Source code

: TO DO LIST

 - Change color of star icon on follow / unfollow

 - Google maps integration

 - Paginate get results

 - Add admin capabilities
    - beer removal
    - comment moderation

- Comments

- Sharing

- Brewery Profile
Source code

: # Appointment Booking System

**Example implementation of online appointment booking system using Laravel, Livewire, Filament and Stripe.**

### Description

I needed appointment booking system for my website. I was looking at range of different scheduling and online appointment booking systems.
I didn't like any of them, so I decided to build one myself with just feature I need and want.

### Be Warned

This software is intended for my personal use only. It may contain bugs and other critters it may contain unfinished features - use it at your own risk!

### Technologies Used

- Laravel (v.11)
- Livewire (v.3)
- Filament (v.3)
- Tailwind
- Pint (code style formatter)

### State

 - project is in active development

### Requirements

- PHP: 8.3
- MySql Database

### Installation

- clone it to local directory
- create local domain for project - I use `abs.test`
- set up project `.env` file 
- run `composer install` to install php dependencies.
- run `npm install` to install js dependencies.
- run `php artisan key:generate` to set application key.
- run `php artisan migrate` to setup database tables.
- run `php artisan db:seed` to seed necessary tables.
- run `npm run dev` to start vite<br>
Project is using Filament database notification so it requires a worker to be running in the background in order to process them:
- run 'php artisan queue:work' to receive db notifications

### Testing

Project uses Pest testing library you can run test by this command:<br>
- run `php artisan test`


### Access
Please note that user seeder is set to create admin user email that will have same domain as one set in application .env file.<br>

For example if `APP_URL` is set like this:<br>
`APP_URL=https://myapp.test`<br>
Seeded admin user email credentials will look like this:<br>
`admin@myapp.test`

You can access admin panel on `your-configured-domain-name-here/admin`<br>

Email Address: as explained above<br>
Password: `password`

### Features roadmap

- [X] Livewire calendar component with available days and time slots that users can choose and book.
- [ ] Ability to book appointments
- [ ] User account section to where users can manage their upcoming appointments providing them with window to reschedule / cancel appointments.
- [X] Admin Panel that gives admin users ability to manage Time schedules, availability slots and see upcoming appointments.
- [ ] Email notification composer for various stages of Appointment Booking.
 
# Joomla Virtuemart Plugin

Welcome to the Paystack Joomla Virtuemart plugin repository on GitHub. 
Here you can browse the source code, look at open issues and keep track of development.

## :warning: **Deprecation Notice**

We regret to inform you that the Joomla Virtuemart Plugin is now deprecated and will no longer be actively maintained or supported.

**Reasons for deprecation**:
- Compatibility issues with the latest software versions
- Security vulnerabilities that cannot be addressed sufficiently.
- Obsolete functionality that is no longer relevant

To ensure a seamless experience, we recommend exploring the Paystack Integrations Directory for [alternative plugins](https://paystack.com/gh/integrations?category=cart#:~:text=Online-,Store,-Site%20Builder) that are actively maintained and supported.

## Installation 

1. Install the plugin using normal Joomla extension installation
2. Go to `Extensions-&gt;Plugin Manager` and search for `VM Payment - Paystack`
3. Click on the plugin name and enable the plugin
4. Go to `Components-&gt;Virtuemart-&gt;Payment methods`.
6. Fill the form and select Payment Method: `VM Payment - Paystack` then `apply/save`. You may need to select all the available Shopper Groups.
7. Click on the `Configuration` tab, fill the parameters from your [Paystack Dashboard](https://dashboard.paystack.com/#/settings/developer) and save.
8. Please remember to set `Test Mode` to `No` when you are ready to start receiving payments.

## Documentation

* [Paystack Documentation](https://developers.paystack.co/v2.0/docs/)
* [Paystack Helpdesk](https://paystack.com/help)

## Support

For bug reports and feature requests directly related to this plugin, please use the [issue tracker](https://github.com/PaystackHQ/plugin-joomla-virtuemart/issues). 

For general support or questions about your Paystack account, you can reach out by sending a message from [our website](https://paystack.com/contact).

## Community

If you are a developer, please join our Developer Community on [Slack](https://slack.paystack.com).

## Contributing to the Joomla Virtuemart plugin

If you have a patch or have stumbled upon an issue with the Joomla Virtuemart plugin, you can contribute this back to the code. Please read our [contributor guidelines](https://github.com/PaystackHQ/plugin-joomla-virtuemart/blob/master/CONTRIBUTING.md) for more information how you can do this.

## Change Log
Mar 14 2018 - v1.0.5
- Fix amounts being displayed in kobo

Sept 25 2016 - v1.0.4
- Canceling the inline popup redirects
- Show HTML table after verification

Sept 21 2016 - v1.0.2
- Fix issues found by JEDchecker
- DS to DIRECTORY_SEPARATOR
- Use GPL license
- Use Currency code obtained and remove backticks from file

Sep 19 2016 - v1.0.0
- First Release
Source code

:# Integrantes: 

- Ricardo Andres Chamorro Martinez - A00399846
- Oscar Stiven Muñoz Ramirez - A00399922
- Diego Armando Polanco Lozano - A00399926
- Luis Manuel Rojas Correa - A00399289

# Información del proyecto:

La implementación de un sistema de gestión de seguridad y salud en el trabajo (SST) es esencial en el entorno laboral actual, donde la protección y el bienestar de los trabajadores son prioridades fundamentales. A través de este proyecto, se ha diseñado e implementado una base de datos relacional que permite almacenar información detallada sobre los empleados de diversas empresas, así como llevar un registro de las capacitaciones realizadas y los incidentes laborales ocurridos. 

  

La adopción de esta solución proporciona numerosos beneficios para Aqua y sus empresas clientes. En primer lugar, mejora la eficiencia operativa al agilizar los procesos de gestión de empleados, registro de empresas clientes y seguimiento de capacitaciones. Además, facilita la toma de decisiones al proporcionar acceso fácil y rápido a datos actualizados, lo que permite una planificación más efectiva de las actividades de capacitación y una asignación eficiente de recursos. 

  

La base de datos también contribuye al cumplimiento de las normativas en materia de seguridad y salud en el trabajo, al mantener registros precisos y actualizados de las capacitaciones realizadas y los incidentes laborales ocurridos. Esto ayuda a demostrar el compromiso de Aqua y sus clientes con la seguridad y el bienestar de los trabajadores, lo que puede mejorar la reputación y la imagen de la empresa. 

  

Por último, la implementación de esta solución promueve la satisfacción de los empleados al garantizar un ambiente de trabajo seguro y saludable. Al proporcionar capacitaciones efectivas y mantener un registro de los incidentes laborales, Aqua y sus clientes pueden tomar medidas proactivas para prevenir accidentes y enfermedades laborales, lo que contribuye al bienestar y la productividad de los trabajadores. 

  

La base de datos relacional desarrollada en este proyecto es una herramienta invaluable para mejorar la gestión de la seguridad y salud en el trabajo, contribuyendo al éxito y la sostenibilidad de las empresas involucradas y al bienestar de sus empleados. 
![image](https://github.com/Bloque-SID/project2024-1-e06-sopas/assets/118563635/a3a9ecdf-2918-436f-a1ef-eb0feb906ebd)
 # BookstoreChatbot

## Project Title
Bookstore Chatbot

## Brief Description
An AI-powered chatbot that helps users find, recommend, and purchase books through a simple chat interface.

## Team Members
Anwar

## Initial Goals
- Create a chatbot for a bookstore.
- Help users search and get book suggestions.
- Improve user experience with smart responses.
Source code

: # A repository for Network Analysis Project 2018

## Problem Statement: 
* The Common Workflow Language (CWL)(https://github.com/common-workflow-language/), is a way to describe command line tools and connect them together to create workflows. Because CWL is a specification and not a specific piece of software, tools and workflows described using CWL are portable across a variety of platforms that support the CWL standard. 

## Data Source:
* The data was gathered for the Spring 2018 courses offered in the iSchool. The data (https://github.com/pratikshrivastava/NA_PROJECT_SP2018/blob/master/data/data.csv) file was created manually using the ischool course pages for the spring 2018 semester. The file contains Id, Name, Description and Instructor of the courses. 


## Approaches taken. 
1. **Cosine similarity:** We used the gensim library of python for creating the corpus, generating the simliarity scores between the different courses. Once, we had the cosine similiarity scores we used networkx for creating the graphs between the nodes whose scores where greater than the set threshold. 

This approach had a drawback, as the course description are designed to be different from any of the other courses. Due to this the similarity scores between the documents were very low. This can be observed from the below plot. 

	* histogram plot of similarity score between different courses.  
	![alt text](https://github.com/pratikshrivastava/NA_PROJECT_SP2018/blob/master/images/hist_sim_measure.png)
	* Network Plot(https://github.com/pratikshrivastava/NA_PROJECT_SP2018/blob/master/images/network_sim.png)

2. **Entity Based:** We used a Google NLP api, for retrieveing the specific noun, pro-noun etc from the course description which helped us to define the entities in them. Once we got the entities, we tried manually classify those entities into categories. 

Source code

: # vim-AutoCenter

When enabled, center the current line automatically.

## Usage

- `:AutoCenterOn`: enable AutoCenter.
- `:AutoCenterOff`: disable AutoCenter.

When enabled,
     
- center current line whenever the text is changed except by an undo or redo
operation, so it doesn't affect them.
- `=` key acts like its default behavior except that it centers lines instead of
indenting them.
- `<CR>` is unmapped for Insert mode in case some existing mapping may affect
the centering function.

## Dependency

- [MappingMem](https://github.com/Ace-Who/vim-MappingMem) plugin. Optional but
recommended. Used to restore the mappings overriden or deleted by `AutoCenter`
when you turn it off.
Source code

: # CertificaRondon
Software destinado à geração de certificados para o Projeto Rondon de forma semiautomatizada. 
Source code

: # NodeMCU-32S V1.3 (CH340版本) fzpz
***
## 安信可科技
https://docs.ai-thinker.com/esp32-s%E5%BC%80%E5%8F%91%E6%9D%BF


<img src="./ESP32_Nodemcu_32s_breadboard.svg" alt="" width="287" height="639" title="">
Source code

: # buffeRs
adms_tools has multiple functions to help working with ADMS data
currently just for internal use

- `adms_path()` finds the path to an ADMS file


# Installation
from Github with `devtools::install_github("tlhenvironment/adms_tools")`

----------------------------------------

◆ **What you are asked to do**: Using the listing above, pull out all lines that hold the word "upcoming".

◆ **Response below**:
- [ ] User account section to where users can manage their upcoming appointments providing them with window to reschedule / cancel appointments.
- [X] Admin Panel that gives admin users ability to manage Time schedules, availability slots and see upcoming appointments.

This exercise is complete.